━━━━━ EXCERPTED RECORDS ━━━━━

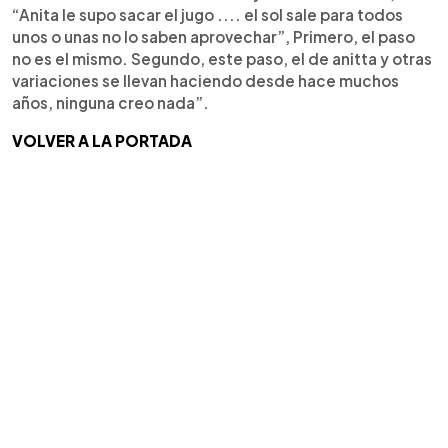
“Anita le supo sacar el jugo .... el sol sale para todos
unos o unas no lo saben aprovechar”, Primero, el paso
no es el mismo. Segundo, este paso, el de anitta y otras
variaciones se llevan haciendo desde hace muchos
años, ninguna creo nada”.
VOLVER A LA PORTADA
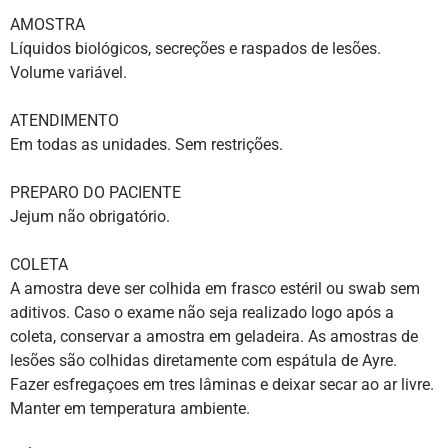
AMOSTRA
Líquidos biológicos, secreções e raspados de lesões.
Volume variável.
ATENDIMENTO
Em todas as unidades. Sem restrições.
PREPARO DO PACIENTE
Jejum não obrigatório.
COLETA
A amostra deve ser colhida em frasco estéril ou swab sem
aditivos. Caso o exame não seja realizado logo após a
coleta, conservar a amostra em geladeira. As amostras de
lesões são colhidas diretamente com espátula de Ayre.
Fazer esfregaçoes em tres lâminas e deixar secar ao ar livre.
Manter em temperatura ambiente.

━━━━━

▶ TASK STATEMENT
Repeat all entries exactly. Skip the pictures.

▶ EXPECTED ANSWER
“Anita le supo sacar el jugo .... el sol sale para todos
unos o unas no lo saben aprovechar”, Primero, el paso
no es el mismo. Segundo, este paso, el de anitta y otras
variaciones se llevan haciendo desde hace muchos
años, ninguna creo nada”.
VOLVER A LA PORTADA
AMOSTRA
Líquidos biológicos, secreções e raspados de lesões.
Volume variável.
ATENDIMENTO
Em todas as unidades. Sem restrições.
PREPARO DO PACIENTE
Jejum não obrigatório.
COLETA
A amostra deve ser colhida em frasco estéril ou swab sem
aditivos. Caso o exame não seja realizado logo após a
coleta, conservar a amostra em geladeira. As amostras de
lesões são colhidas diretamente com espátula de Ayre.
Fazer esfregaçoes em tres lâminas e deixar secar ao ar livre.
Manter em temperatura ambiente.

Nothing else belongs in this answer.